Major Cost Overruns On Nation's Biggest Public Works Project
February 16, 2000
The Central Artery-Harbor Tunnel Project -- commonly known as the "Big Dig" -- in downtown Boston is the nation's most expensive public works project. And it is getting more expensive all the time. Cost overruns have federal officials hurling charges at Massachusetts officials as the costs emerge and mount.
- The revelation that the project would exceed its $10.8 billion budget by $1.4 billion led to a temporary freeze on state spending and to calls for a criminal investigation.
- More than a decade ago, the project's cost was estimated at $5 billion.

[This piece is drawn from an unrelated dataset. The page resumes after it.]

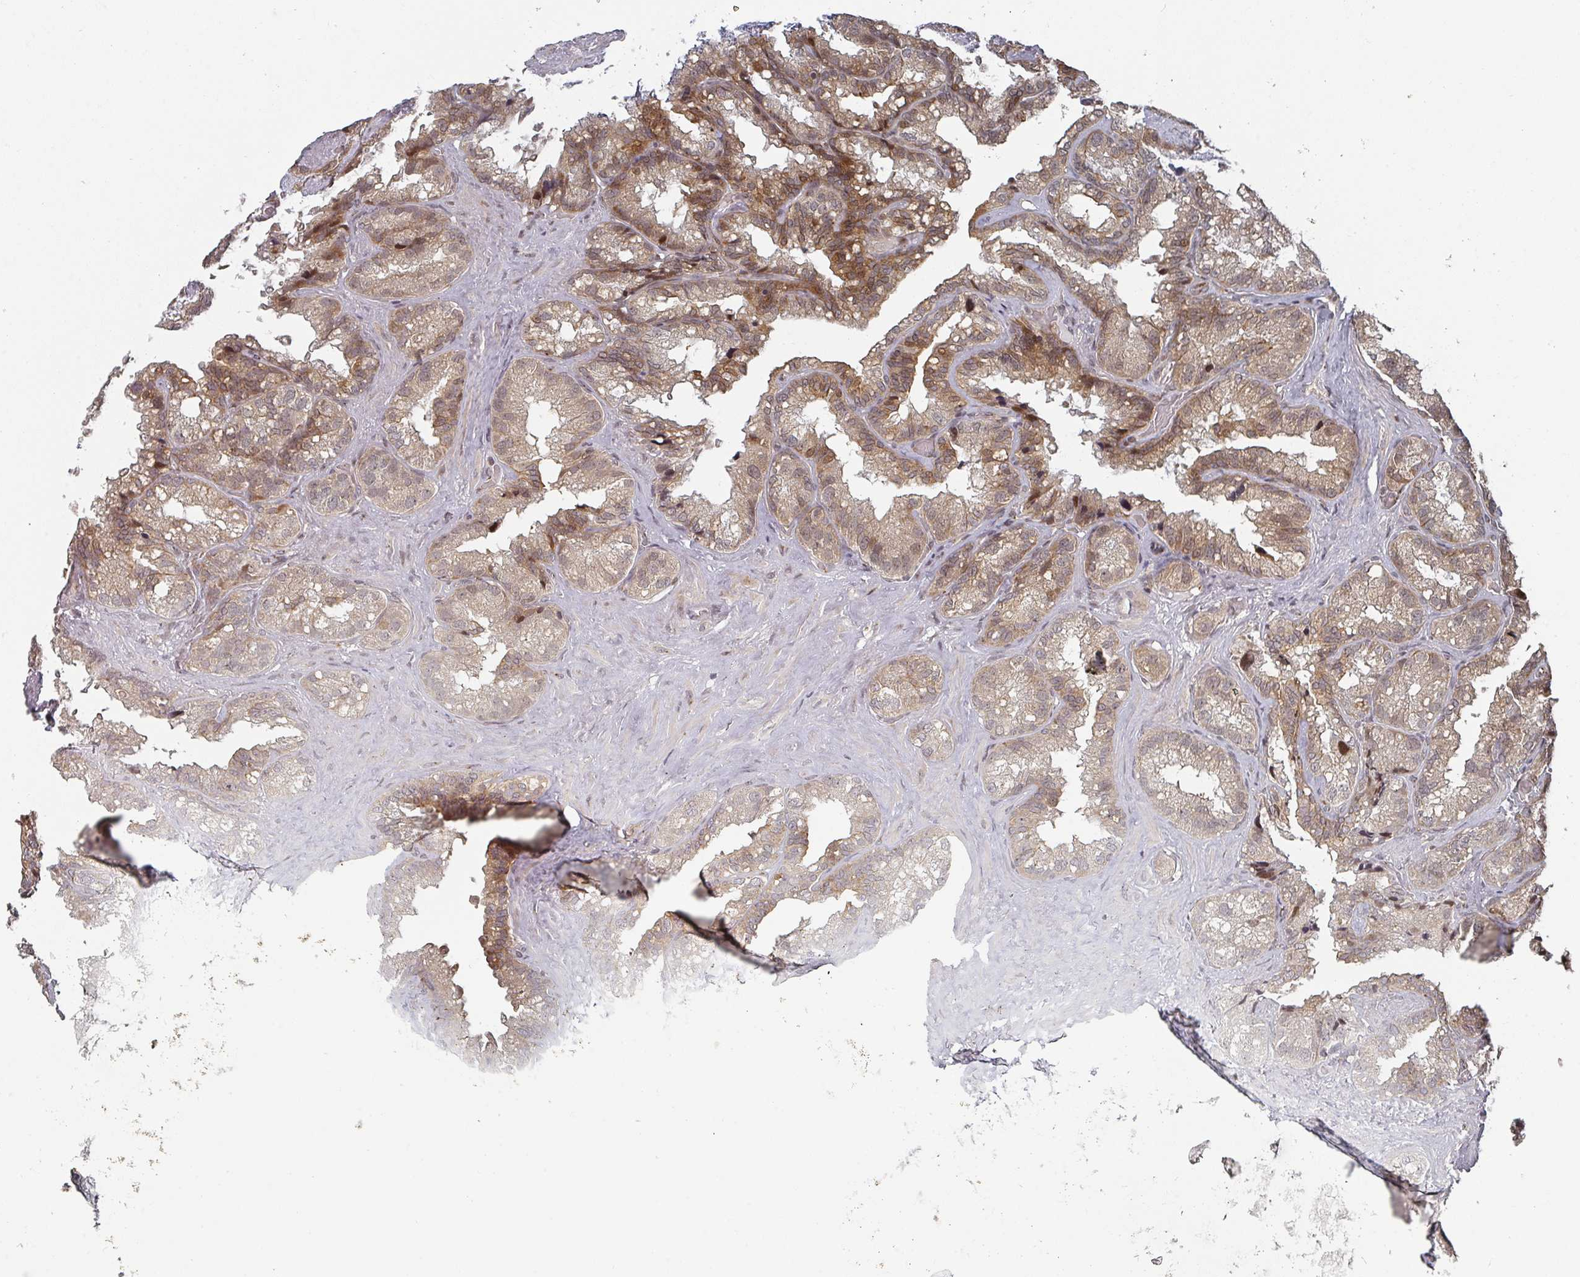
{"staining": {"intensity": "moderate", "quantity": ">75%", "location": "cytoplasmic/membranous"}, "tissue": "seminal vesicle", "cell_type": "Glandular cells", "image_type": "normal", "snomed": [{"axis": "morphology", "description": "Normal tissue, NOS"}, {"axis": "topography", "description": "Prostate"}, {"axis": "topography", "description": "Seminal veicle"}], "caption": "Immunohistochemical staining of unremarkable human seminal vesicle shows moderate cytoplasmic/membranous protein positivity in about >75% of glandular cells.", "gene": "KIF1C", "patient": {"sex": "male", "age": 68}}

- State officials didn't reveal the additional costs until February 1 -- coincidentally the same day the Federal Highway Administration approved spending on the project for another year.
- The outraged Rep. Frank Wolf (R-Va.), chairman of a House Transportation subcommittee, accused Massachusetts officials of "deliberate deceit" yesterday and asked whether there could be a "civil or criminal penalty for not telling the truth."
An inspector general's audit of the project warns of possible additional costs.
Massachusetts officials have come up with a plan to cover the overruns by raising tolls on tunnels and the Massachusetts Turnpike a year earlier than planned, eliminate plans to cut driver's license fees and to borrow more money.